Material for this exercise:
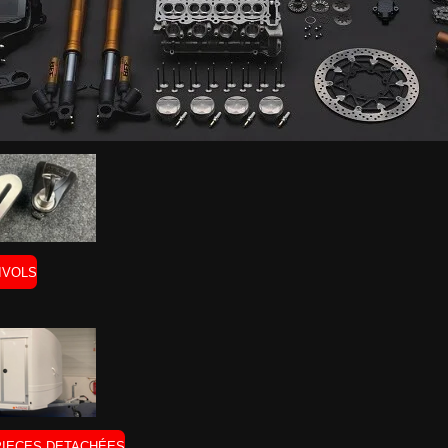
IVOLS
IECES DETACHÉES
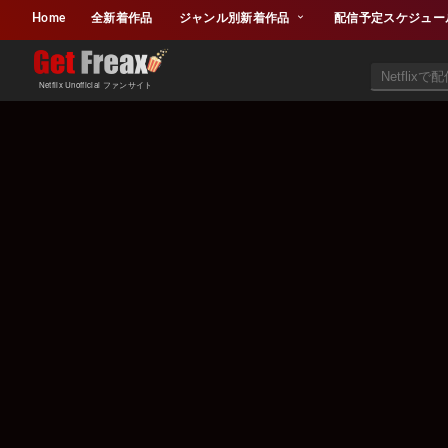
Home
全新着作品
ジャンル別新着作品
配信予定スケジュー
Netflix Unofficial ファンサイト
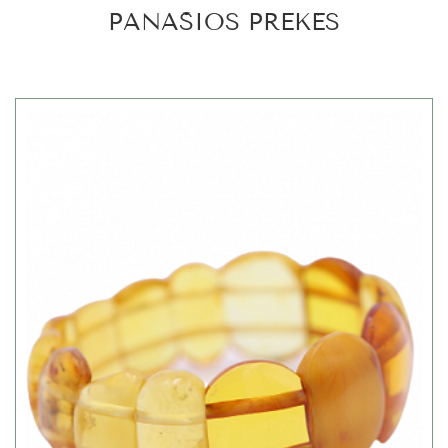
PANAŠIOS PREKĖS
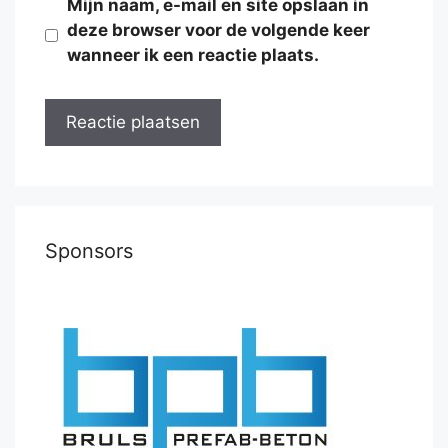
Mijn naam, e-mail en site opslaan in
deze browser voor de volgende keer
wanneer ik een reactie plaats.
Sponsors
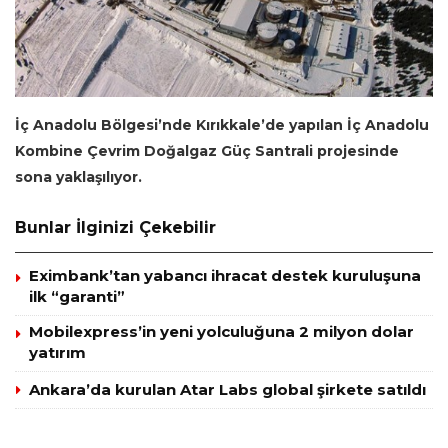
İç Anadolu Bölgesi’nde Kırıkkale’de yapılan İç Anadolu
Kombine Çevrim Doğalgaz Güç Santrali projesinde
sona yaklaşılıyor.
Bunlar İlginizi Çekebilir
Eximbank’tan yabancı ihracat destek kuruluşuna
ilk “garanti”
Mobilexpress’in yeni yolculuğuna 2 milyon dolar
yatırım
Ankara’da kurulan Atar Labs global şirkete satıldı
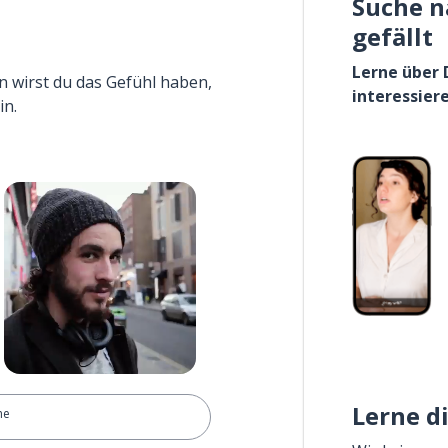
Suche n
gefällt
Lerne über 
n wirst du das Gefühl haben,
interessier
in.
Lerne d
he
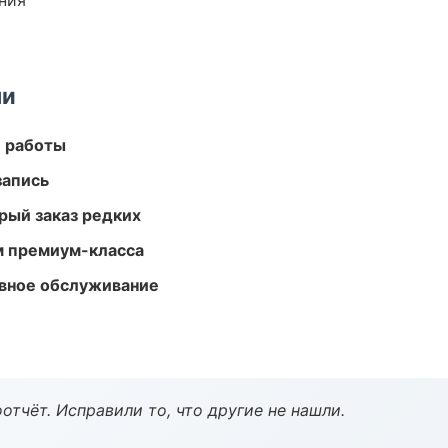
ния
ми
е работы
запись
рый заказ редких
м премиум-класса
вное обслуживание
тчёт. Исправили то, что другие не нашли.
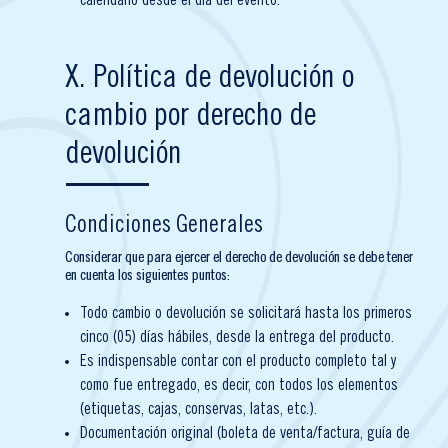
calendario desde el día del evento.
X. Política de devolución o
cambio por derecho de
devolución
Condiciones Generales
Considerar que para ejercer el derecho de devolución se debe tener
en cuenta los siguientes puntos:
Todo cambio o devolución se solicitará hasta los primeros
cinco (05) días hábiles, desde la entrega del producto.
Es indispensable contar con el producto completo tal y
como fue entregado, es decir, con todos los elementos
(etiquetas, cajas, conservas, latas, etc.).
Documentación original (boleta de venta/factura, guía de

Exercise: Above are the records. Copy exactly, and only, the lines from the line containing "İç Anadolu Bölgesi’nde" through the last one, omitting any pictures.

Written reply:
İç Anadolu Bölgesi’nde Kırıkkale’de yapılan İç Anadolu
Kombine Çevrim Doğalgaz Güç Santrali projesinde
sona yaklaşılıyor.
Bunlar İlginizi Çekebilir
Eximbank’tan yabancı ihracat destek kuruluşuna
ilk “garanti”
Mobilexpress’in yeni yolculuğuna 2 milyon dolar
yatırım
Ankara’da kurulan Atar Labs global şirkete satıldı
Suche n
gefällt
Lerne über 
n wirst du das Gefühl haben,
interessier
in.
Lerne d
he
ния
ми
е работы
запись
рый заказ редких
м премиум-класса
вное обслуживание
тчёт. Исправили то, что другие не нашли.
calendario desde el día del evento.
X. Política de devolución o
cambio por derecho de
devolución
Condiciones Generales
Considerar que para ejercer el derecho de devolución se debe tener
en cuenta los siguientes puntos:
Todo cambio o devolución se solicitará hasta los primeros
cinco (05) días hábiles, desde la entrega del producto.
Es indispensable contar con el producto completo tal y
como fue entregado, es decir, con todos los elementos
(etiquetas, cajas, conservas, latas, etc.).
Documentación original (boleta de venta/factura, guía de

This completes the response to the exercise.